After having a great conversation tonight at the JSSUG meeting, I am once again reminded of the time I spent learning SSIS. There are lots of subtleties and nuances that, if you’re not careful, will lead to poor performance. As such, I’m going to attempt to put out some very quick tips on the subject. I’m not sure of the regularity of these posts, or of their usefulness, but hopefully they’ll be helpful to someone. Enjoy!
When given the task of importing data which is of a different data type in the destination than it is in the source the new developer might jump to use the data conversion task to perform this option. Is this wrong? Well, no, not really. It is, after all, a tool that you can use out of the box and it will get the job done. However, without some of the knowledge of how data buffers are built and maintained behind the scenes you might not realize that this can lead to less than optimal performance.

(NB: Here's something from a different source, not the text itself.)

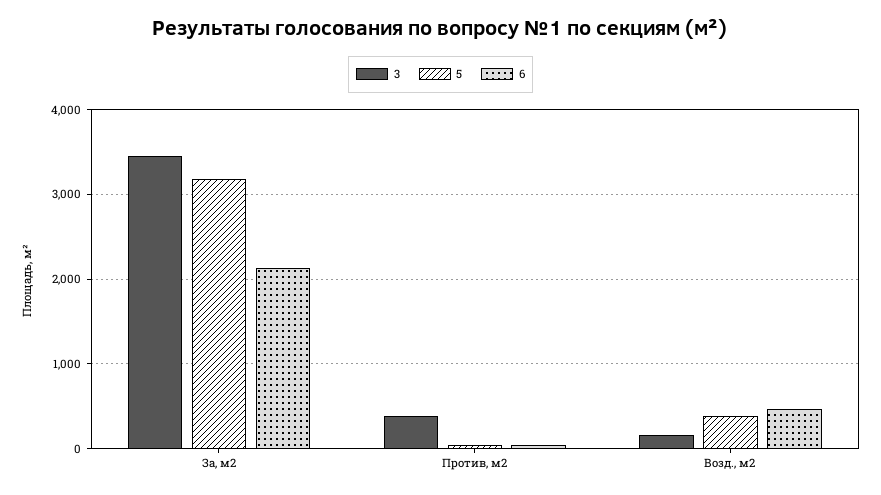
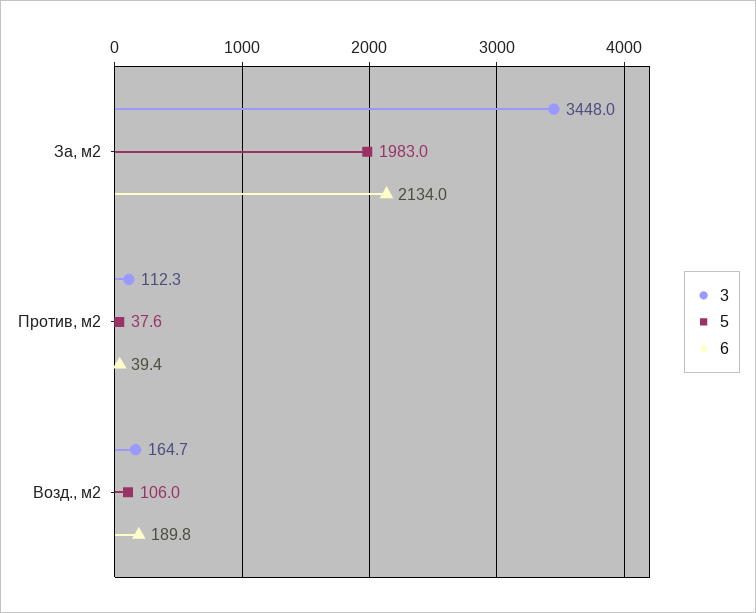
5, За, м2: 3200 -> 1983
3, Против, м2: 400 -> 112.3
5, Возд., м2: 400 -> 106
6, Возд., м2: 500 -> 189.8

Example 1: Data Conversion
This data flow uses a very simple data source, a data conversion transformation and a row count (as a terminator). When run, it generates 1409 records per buffer (with a 1 MB max buffer size) as seen below.
Example 2: Cast in Query
This is an even simpler data flow that uses cast within the data source to return the data with the desired data types. When run, it generates 1659 records per buffer (with a 1 MB max buffer size) as seen below.
Does this performance improvement outweigh the virtual self-documentation of a well named and formatted data flow with the proper components? Without the component someone who hasn’t looked at the package in detail might not realize that conversions were done to get the data to match up. However, this type of information can be conveyed in the description of the source and / or in an annotation next to the source for all to see. With the information conveyed in this fashion, it should be clear that using the cast will give you a performance benefit over using the transformation. So, we should probably shelve the transformation unless if we are in a situation where we can’t return the data with the type we would like for the destination (ex. flat files or stored procedures).